De acordo com D. José Ornelas, presidente da CEP, o encontrou decorreu “num tom cordial”. “Acolhemos todas as sugestões”, diz à Renascença, referindo que a proposta da associação sobre a atribuição das compensações financeiras “vai ser objeto de ponderação”.
“Noutros países começou por se querer fazer uma atribuição comum, única para todos. Depois reviu-se esse processo a pedido das próprias vítimas. Até ao fim do ano, estamos a recolher os pedidos das pessoas que foram vítimas destes atos. Em conjunto, vão ser avaliados todos os processos, para se chegar a uma ponderação da forma de agir. Esse caminho não está ainda fechado”, sublinhou o também bispo de Leiria-Fátima.

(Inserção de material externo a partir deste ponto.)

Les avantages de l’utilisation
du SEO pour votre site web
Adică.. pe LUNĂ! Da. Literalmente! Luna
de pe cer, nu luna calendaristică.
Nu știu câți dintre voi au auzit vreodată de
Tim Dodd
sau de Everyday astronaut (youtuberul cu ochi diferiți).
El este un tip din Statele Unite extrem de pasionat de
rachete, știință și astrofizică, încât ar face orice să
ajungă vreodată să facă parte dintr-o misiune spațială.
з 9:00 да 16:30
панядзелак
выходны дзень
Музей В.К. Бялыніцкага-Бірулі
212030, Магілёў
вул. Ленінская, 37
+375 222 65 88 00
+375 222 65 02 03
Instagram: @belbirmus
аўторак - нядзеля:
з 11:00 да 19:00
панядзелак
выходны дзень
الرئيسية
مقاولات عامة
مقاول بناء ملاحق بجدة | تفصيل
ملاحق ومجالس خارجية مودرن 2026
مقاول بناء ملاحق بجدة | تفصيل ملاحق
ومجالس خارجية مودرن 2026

A utilização dos dados recolhidos no estudo da Comissão Independente para o Estudo dos Abusos Sexuais de Crianças na Igreja Católica – o grupo liderado por Pedro Strecht que investigou a dimensão do fenómeno em Portugal – foi outro dos assuntos que marcou o encontro.

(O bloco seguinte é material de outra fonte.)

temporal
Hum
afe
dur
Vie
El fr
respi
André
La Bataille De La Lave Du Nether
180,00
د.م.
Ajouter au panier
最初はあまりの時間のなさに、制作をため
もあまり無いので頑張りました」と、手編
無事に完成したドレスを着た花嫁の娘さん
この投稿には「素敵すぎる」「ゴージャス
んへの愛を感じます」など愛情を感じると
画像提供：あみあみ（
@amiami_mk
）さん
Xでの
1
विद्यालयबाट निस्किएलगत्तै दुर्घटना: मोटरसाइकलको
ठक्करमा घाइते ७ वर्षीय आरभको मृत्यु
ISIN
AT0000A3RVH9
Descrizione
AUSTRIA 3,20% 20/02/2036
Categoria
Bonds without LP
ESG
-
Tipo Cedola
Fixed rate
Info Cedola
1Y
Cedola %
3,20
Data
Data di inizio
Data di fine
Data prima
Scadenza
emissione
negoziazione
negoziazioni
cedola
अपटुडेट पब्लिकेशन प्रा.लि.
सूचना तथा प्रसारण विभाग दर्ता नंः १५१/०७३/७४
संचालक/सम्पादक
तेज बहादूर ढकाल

De acordo com a Associação Coração Silenciado, que junta até agora "dezenas de vítimas", os testemunhos validados pela Comissão Independente deveriam poder ser usados no âmbito dos pedidos de compensação financeira.
Seria uma forma, segundo António Grosso, de evitar que estas pessoas tivessem de relatar de novos os crimes de que foram alvo. “Quando a Igreja criou a Comissão Independente para o Estudo dos Abusos Sexuais, pelos vistos – está demonstrado – não estava no plano acompanhar e ajudar as vítimas que viessem dar o seu testemunho”, sublinha.
Questionado pela Renascença, D. José Ornelas explica que muitos dos dados que constam do relatório da Comissão Independente foram recolhidos sob anonimato.
“Temos uma database, mas esses dados são números. Não tem nome de ninguém. Era objetivo mesmo não chegar à identificação de ninguém. Isso tem a ver com a proteção de dados. O que temos é uma caracterização deste tipo de dados, o tipo de abusos que foram cometidos, mas não temos essas descrições concretas”, diz o presidente da CEP, acrescentando que o objetivo do trabalho da Comissão Independente era “dar a conhecer o fenómeno dentro da Igreja”.